To always use the user who starts the pipeline, in the Transformer configuration file, uncomment the hadoop.always.impersonate.current.user property and set it to true.

Lowercasing User Names

When Transformer impersonates Hadoop users to perform tasks in Hadoop systems, you can also configure Transformer to lowercase all user names before passing them to Hadoop.

When the Hadoop system is case sensitive and the user names are lower case, you might use this property to lowercase mixed-case user names that might be returned.

To lowercase user names before passing them to Hadoop, in the Transformer configuration file, uncomment the hadoop.always.lowercase.user property and set it to true.

Working with HDFS Encryption Zones

Hadoop systems use the Hadoop Key Management Server (KMS) to obtain encryption keys. To enable access to HDFS encryption zones while using proxy users, configure KMS to allow the same user impersonation as you have configured for HDFS.

To allow Transformer as a proxy user, add the following properties to the KMS configuration file and configure the values for the properties:
  • hadoop.kms.proxyuser.<user>.groups
  • hadoop.kms.proxyuser.<user>.hosts

Where <user> is either the Hadoop user defined in the Hadoop User Name pipeline property, or the user who started Transformer if a Hadoop user is not defined.

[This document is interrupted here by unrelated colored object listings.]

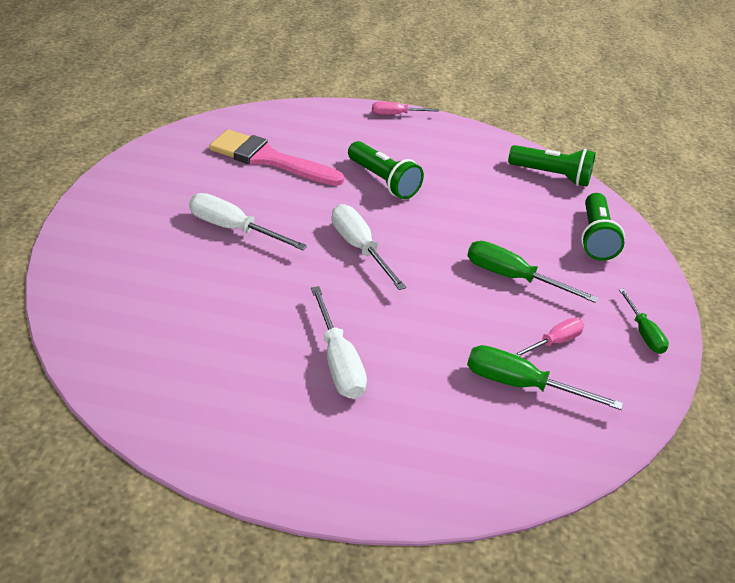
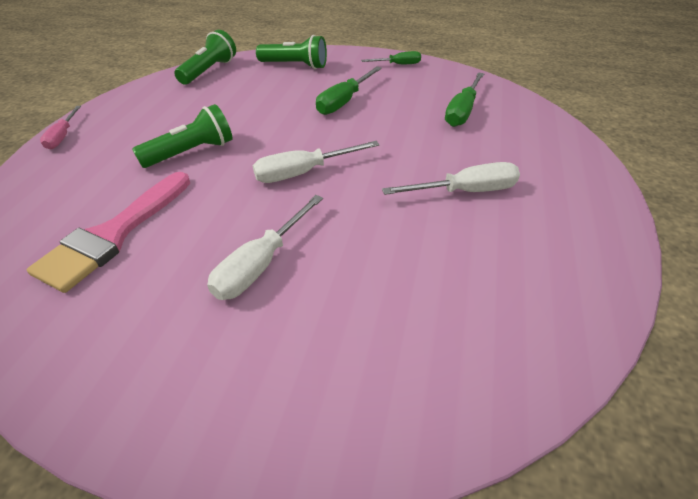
camera: 80 degrees left, 5 degrees up
pink screwdriver [514,318,584,357] -> none

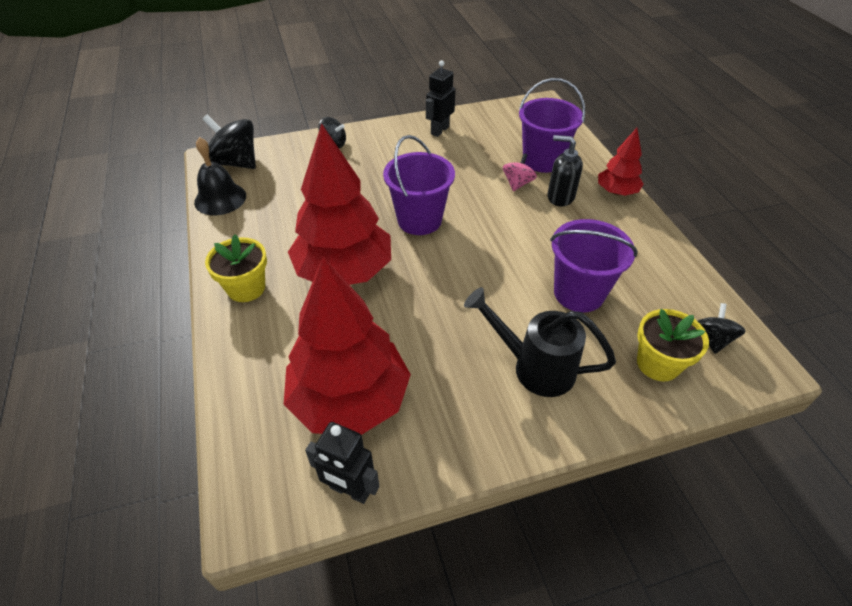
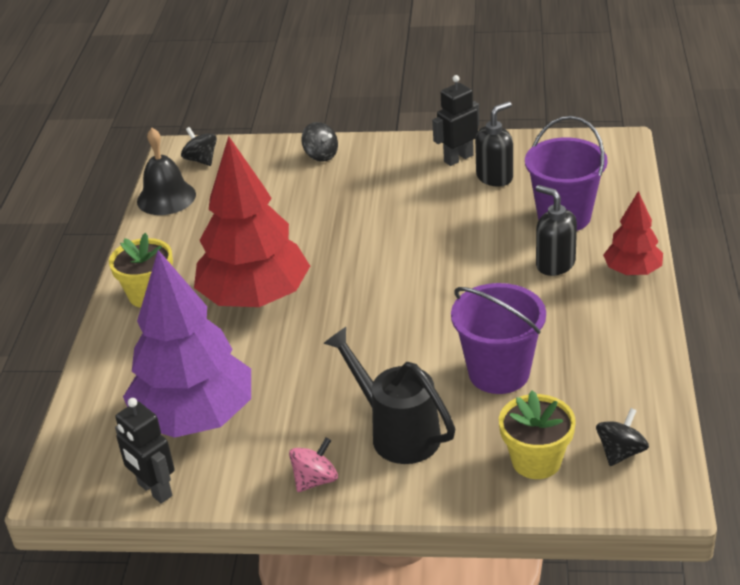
camera: 25 degrees right, 10 degrees down
black spinning top [203,114,256,169] -> black spinning top [181,127,217,166], size x0.57
red tree [284,257,411,435] -> purple tree [123,250,251,438]
purple bucket [383,135,455,235] -> none
pink spinning top [503,153,537,191] -> pink spinning top moved to [289,438,338,492]
none -> black soap dispenser [475,101,513,187]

For example, with tx as the user specified in the Hadoop User Name pipeline property, the following properties allow users in the Ops group access to the encryption zones:

<property>
<name>hadoop.kms.proxyuser.tx.groups</name>
<value>Ops</value>
</property>
<property>
<name>hadoop.kms.proxyuser.tx.hosts</name>
<value>*</value>
</property>

Note that the asterisk (*) indicates no restrictions.

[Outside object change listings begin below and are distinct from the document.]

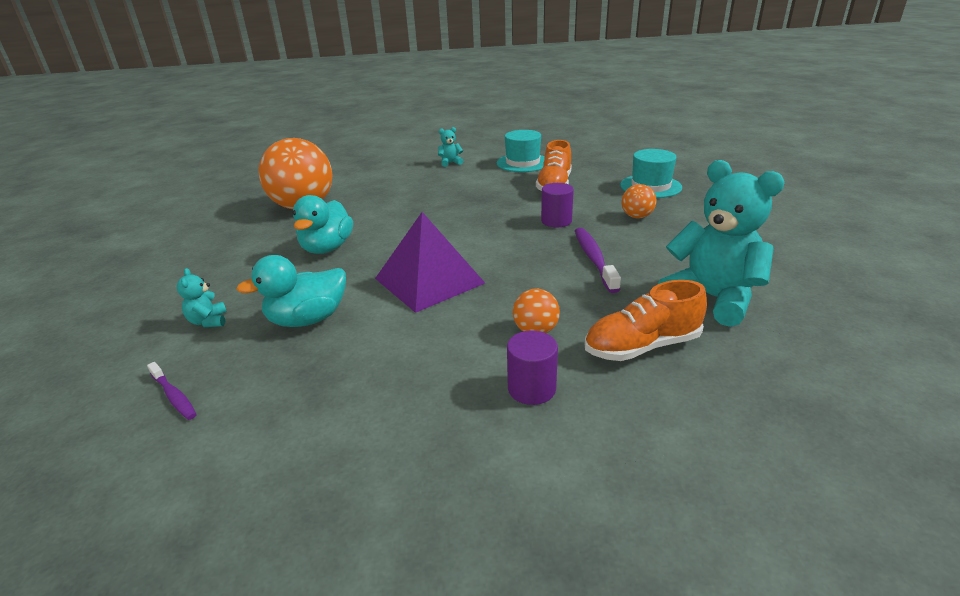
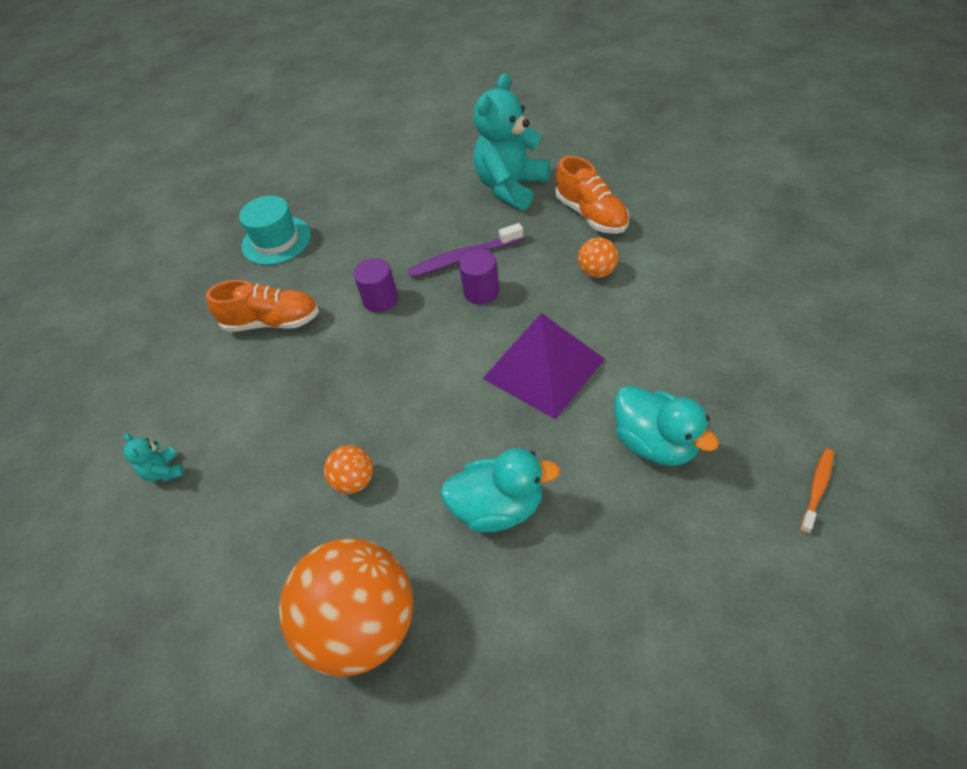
camera: 100 degrees left, 20 degrees up
purple toothbrush [147,362,197,420] -> orange toothbrush [800,449,834,534]
turquoise teddy bear [177,268,227,327] -> none
turquoise hat [497,130,545,172] -> none
purple cylinder [507,331,558,405] -> purple cylinder moved to [459,249,499,305]
orange ball [621,184,657,218] -> orange ball moved to [324,445,373,494]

For more information about configuring KMS proxyusers, see the KMS documentation for the Hadoop distribution that you are using. For example, for Apache Hadoop, see KMS Proxyuser Configuration.

MapR Prerequisites

Running a pipeline on a MapR Hadoop YARN cluster requires performing some prerequisite tasks.
Note: MapR is now HPE Ezmeral Data Fabric. This documentation uses "MapR" to refer to both MapR and HPE Ezmeral Data Fabric.
Important: Be sure that you have also configured the required MapR property when you installed Transformer.

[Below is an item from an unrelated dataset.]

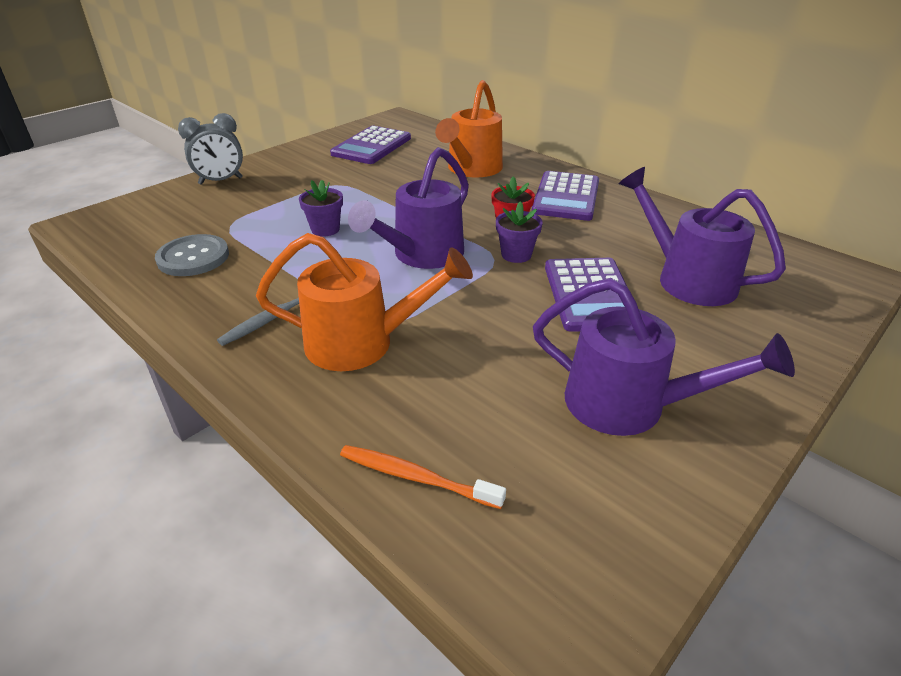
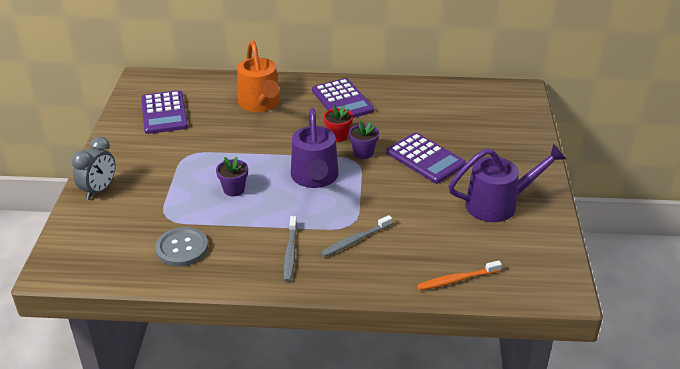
camera: 40 degrees left, 0 degrees up
orange watering can [256,233,473,371] -> grey toothbrush [321,215,392,257]
purple watering can [619,167,786,306] -> none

Perform the following tasks, as needed:

Spark Dynamic Allocation Prerequisite

Before you run a pipeline on a MapR cluster, you must set up Spark dynamic allocation on the cluster.

HPE Developer provides a blog post that describes how to perform this task. Perform all of the steps described in the post, with the following change.

At this time, the "Enabling Dynamic Allocation in Apache Spark" section says to add the following entries to the /opt/mapr/spark/spark-1.6.1/conf/spark-defaults.conf file:

spark.dynamicAllocation.enabled = true
spark.shuffle.service.enabled = true
spark.dynamicAllocation.minExecutors = 5 
spark.executor.instances = 0

Setting spark.executor.instances to 0 generates an error. Instead, set spark.executor.instances to 1 or higher, up to the maximum number of executors allowed in the Transformer instance.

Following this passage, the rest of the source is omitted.